Monday, 12 April 2021 | Pioneer

Uttarakhand has decided to free 51 shrines from the Govt’s control and hand these back to the priests

In a politically sensitive development ahead of the Uttarakhand Assembly elections in February 2022, Chief Minister Tirath Singh Rawat-led BJP Government has overturned his predecessor Trivendra Singh Rawat’s decision enabling the Government to take over the management of 51 prominent temples and shrines. Trivendra’s argument had been that the new Act would help in the professional management of these shrines. The Act paved the way for setting up the Devasthanam Board, which was chaired by the Chief Minister. The Board was meant to control the management of renowned temples such as Badrinath, Kedarnath, Gangotri and Yamunotri; the annual pilgrimage to these temples is popularly called the Char Dham Yatra and is a money-spinner not only for the temples but also for allied businesses like the travel, hotel and tourism industries. In 2019, over three million people visited the four shrines, though 2020 was a damp squib owing to the COVID outbreak. Most worryingly for the seers, the Act had the provision to sack a priest found involved in any “wrongdoing”. It had been a long-pending demand of these teerth purohits (pilgrimage priests) that the Government roll back its decision as, they pointed out, they have been managing for generations the affairs of these temples, which were set up by their ancestors.
━━━━
_REQUIRED TASKS_
1/ In the passage about Uttarakhand's shrines, how many people visited the four Char Dham shrines in 2019?
2/ Extend the passage about Uttarakhand's shrines by writing what comes after its final sentence.
━━━━
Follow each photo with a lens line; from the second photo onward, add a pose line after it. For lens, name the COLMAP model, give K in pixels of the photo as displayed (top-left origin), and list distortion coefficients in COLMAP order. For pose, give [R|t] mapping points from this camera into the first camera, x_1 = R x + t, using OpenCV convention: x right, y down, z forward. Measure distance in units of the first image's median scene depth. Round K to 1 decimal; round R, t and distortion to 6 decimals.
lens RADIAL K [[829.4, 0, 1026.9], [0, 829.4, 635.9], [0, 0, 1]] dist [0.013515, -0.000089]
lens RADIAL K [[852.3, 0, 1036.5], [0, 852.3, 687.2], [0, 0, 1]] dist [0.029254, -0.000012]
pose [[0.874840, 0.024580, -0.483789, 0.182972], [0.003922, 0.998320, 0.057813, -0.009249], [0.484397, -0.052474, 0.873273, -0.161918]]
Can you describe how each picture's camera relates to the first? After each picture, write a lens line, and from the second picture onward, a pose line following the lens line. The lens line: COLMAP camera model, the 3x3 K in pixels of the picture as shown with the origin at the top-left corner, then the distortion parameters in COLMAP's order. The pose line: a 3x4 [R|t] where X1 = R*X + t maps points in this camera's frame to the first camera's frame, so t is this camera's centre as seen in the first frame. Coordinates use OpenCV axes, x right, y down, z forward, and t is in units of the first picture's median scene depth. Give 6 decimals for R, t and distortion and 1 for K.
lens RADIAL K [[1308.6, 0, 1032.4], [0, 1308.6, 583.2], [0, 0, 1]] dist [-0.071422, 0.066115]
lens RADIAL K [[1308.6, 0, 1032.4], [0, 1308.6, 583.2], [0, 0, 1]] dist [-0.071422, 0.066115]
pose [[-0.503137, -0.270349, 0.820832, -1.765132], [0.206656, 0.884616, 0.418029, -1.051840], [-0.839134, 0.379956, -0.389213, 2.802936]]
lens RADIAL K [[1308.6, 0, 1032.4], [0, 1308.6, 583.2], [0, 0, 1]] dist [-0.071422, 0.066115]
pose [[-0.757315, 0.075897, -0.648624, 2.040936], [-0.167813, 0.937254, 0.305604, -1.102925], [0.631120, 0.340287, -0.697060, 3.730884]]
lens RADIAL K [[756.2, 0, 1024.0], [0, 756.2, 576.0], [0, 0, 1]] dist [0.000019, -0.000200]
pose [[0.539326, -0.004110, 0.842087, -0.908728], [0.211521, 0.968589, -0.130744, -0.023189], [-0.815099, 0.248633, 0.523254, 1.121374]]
━━━━
_TASK-BY-TASK ANSWERS_
1/ Over three million people visited them.

2/
Now, though it can’t be truthfully claimed that everything was hunky-dory at these religious establishments when their affairs were being managed by the respective teerth purohits, there’s also no denying the fact that the State Government’s move must not have spawned from any idea of piousness or welfare for the pilgrims, who descend on the hill State from across the length and breadth of the country. It is true that the infrastructure at the halting places leading to these places of worship is in a dilapidated condition and excessive commercialisation there has massively added to the nature’s burden, the result of which we all saw in the tragic Kedarnath flash floods of 2013. However, the Government didn’t stir all along to ameliorate the pathetic conditions. We would suggest that rather than taking extreme positions, let the temple management remain with the teerth purohits but, at the same time, the Government should keep an eye on them and the way they run the temple affairs and oversee the upkeep, facilities and amenities there.